-- Supplied entries --

+ + + + +

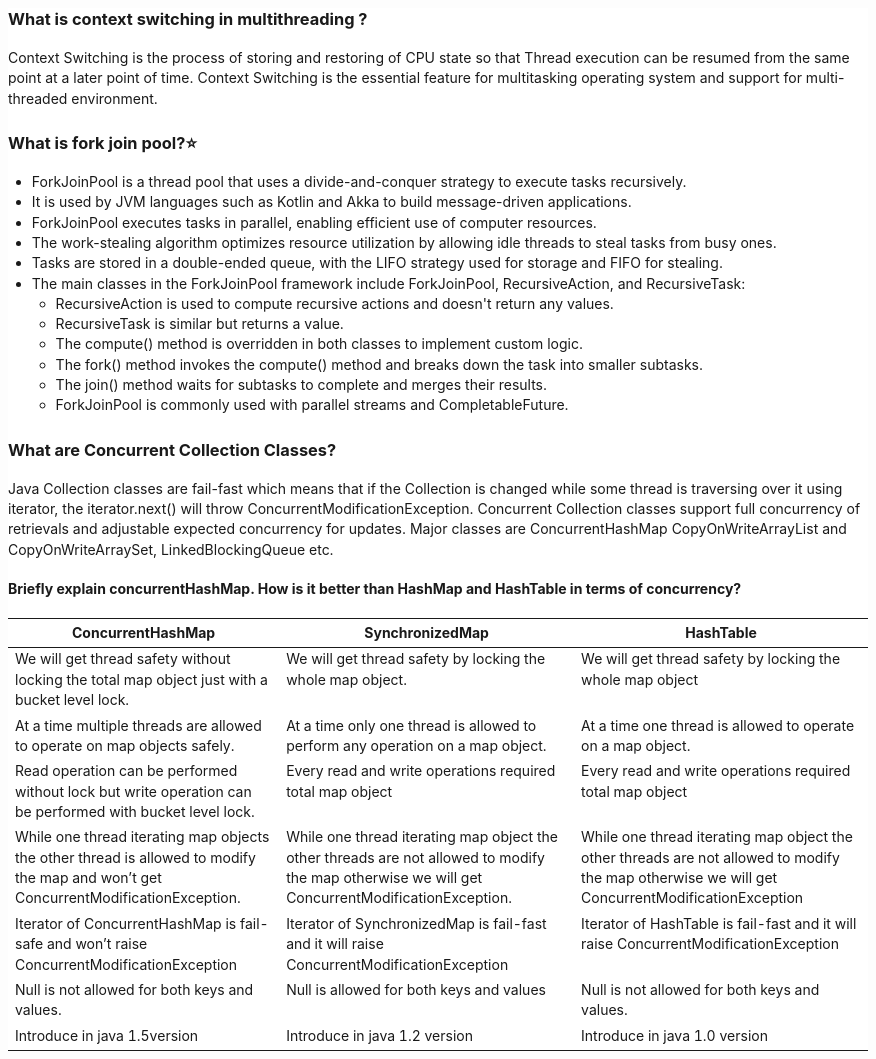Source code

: ### What is context switching in multithreading ?

Context Switching is the process of storing and restoring of CPU state so that Thread execution can be resumed from the same point at a later point of time. Context Switching is the essential feature for multitasking operating system and support for multi-threaded environment.

### What is fork join pool?⭐️

* ForkJoinPool is a thread pool that uses a divide-and-conquer strategy to execute tasks recursively.
* It is used by JVM languages such as Kotlin and Akka to build message-driven applications.
* ForkJoinPool executes tasks in parallel, enabling efficient use of computer resources.
* The work-stealing algorithm optimizes resource utilization by allowing idle threads to steal tasks from busy ones.
* Tasks are stored in a double-ended queue, with the LIFO strategy used for storage and FIFO for stealing.
* The main classes in the ForkJoinPool framework include ForkJoinPool, RecursiveAction, and RecursiveTask:
    * RecursiveAction is used to compute recursive actions and doesn't return any values.
    * RecursiveTask is similar but returns a value.
    * The compute() method is overridden in both classes to implement custom logic.
    * The fork() method invokes the compute() method and breaks down the task into smaller subtasks.
    * The join() method waits for subtasks to complete and merges their results.
    * ForkJoinPool is commonly used with parallel streams and CompletableFuture.

### What are Concurrent Collection Classes?

Java Collection classes are fail-fast which means that if the Collection is changed while some thread is traversing over it using iterator, the iterator.next() will throw ConcurrentModificationException.
Concurrent Collection classes support full concurrency of retrievals and
adjustable expected concurrency for updates. Major classes are ConcurrentHashMap CopyOnWriteArrayList and CopyOnWriteArraySet, LinkedBlockingQueue etc.

#### Briefly explain concurrentHashMap. How is it better than HashMap and HashTable in terms of concurrency?

| ConcurrentHashMap	| SynchronizedMap | HashTable |
|---|---|---|
| We will get thread safety without locking the total map object just with a bucket level lock. | We will get thread safety by locking the whole map object. | We will get thread safety by locking the whole map object |
| At a time multiple threads are allowed to operate on map objects safely. | At a time only one thread is allowed to perform any operation on a map object. | At a time one thread is allowed to operate on a map object. |
| Read operation can be performed without lock but write operation can be performed with bucket level lock.	| Every read and write operations required total map object | Every read and write operations required total map object |
| While one thread iterating map objects the other thread is allowed to modify the map and won’t get ConcurrentModificationException. | While one thread iterating map object the other threads are not allowed to modify the map otherwise we will get ConcurrentModificationException. | While one thread iterating map object the other threads are not allowed to modify the map otherwise we will get ConcurrentModificationException |
| Iterator of ConcurrentHashMap is fail-safe and won’t raise ConcurrentModificationException | Iterator of SynchronizedMap is fail-fast and it will raise ConcurrentModificationException |	Iterator of HashTable is fail-fast and it will raise ConcurrentModificationException |
| Null is not allowed for both keys and values.	| Null is allowed for both keys and values	| Null is not allowed for both keys and values. |
| Introduce in java 1.5version | Introduce in java 1.2 version | Introduce in java 1.0 version|

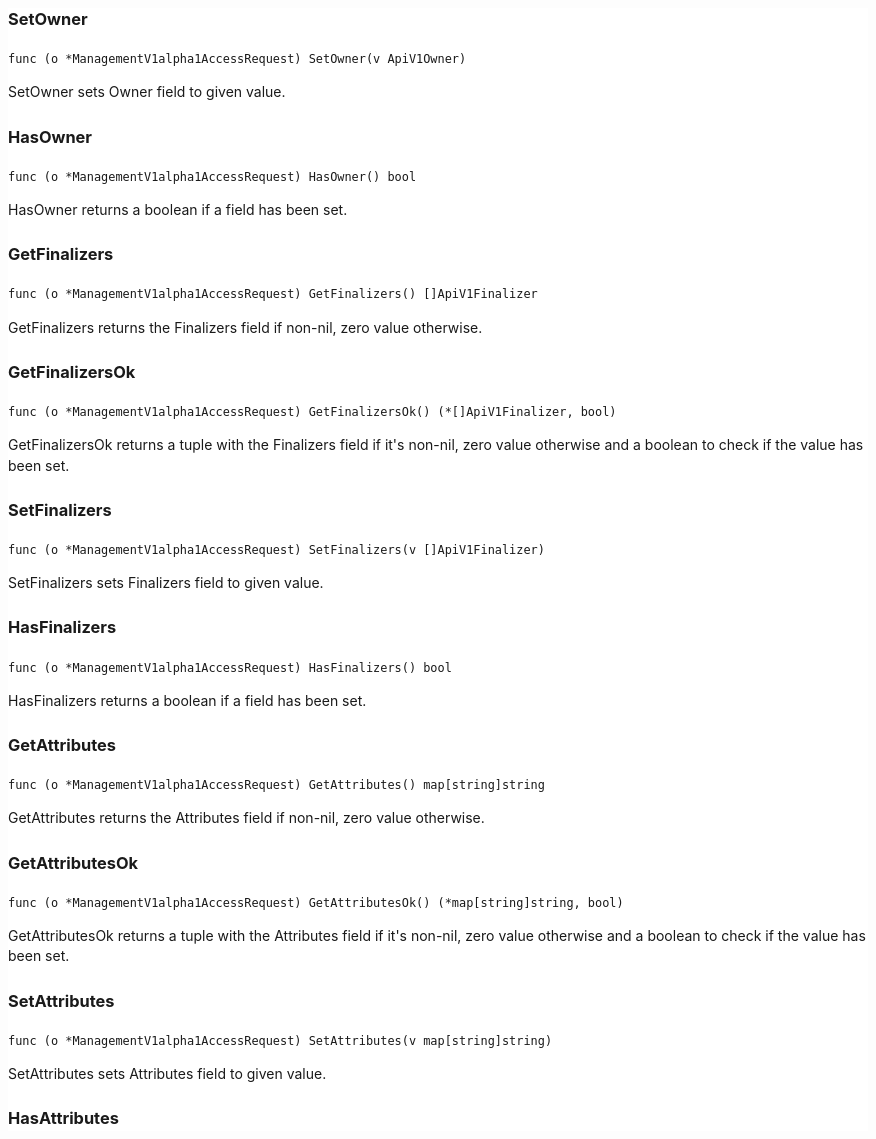 ### SetOwner

`func (o *ManagementV1alpha1AccessRequest) SetOwner(v ApiV1Owner)`

SetOwner sets Owner field to given value.

### HasOwner

`func (o *ManagementV1alpha1AccessRequest) HasOwner() bool`

HasOwner returns a boolean if a field has been set.

### GetFinalizers

`func (o *ManagementV1alpha1AccessRequest) GetFinalizers() []ApiV1Finalizer`

GetFinalizers returns the Finalizers field if non-nil, zero value otherwise.

### GetFinalizersOk

`func (o *ManagementV1alpha1AccessRequest) GetFinalizersOk() (*[]ApiV1Finalizer, bool)`

GetFinalizersOk returns a tuple with the Finalizers field if it's non-nil, zero value otherwise
and a boolean to check if the value has been set.

### SetFinalizers

`func (o *ManagementV1alpha1AccessRequest) SetFinalizers(v []ApiV1Finalizer)`

SetFinalizers sets Finalizers field to given value.

### HasFinalizers

`func (o *ManagementV1alpha1AccessRequest) HasFinalizers() bool`

HasFinalizers returns a boolean if a field has been set.

### GetAttributes

`func (o *ManagementV1alpha1AccessRequest) GetAttributes() map[string]string`

GetAttributes returns the Attributes field if non-nil, zero value otherwise.

### GetAttributesOk

`func (o *ManagementV1alpha1AccessRequest) GetAttributesOk() (*map[string]string, bool)`

GetAttributesOk returns a tuple with the Attributes field if it's non-nil, zero value otherwise
and a boolean to check if the value has been set.

### SetAttributes

`func (o *ManagementV1alpha1AccessRequest) SetAttributes(v map[string]string)`

SetAttributes sets Attributes field to given value.

### HasAttributes
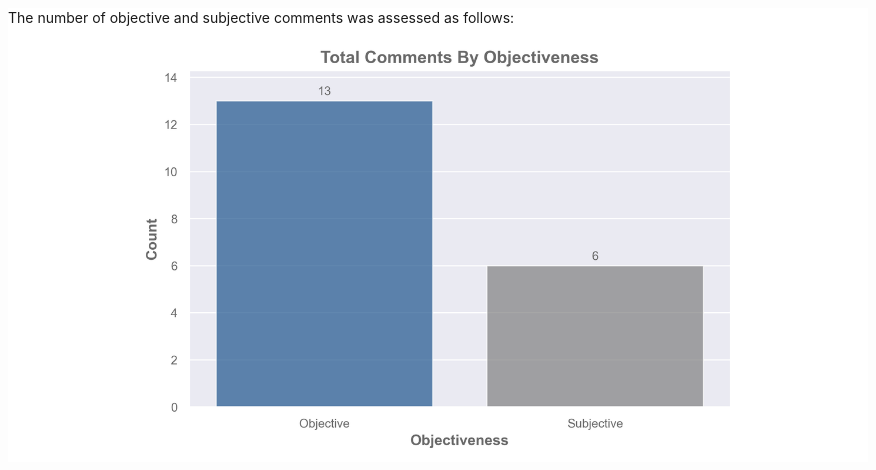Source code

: The number of objective and subjective comments was assessed as follows:

<p align="center">
	<img src="reports/figures/fig_total_comments_by_objectiveness.png?raw=true" width=70% height=60%>
</p>

<p align="center">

+ + + + +

-- Exercise aim --
Please format the lines starting at the one that contains "The number of" and ending at the last line of the rows as a Markdown table with the columns No. and Source line. Skip any blank lines.

-- Response below --
| No. | Source line |
|---|---|
| 1 | : The number of objective and subjective comments was assessed as follows: |
| 2 | <p align="center"> |
| 3 | 	<img src="reports/figures/fig_total_comments_by_objectiveness.png?raw=true" width=70% height=60%> |
| 4 | </p> |
| 5 | <p align="center"> |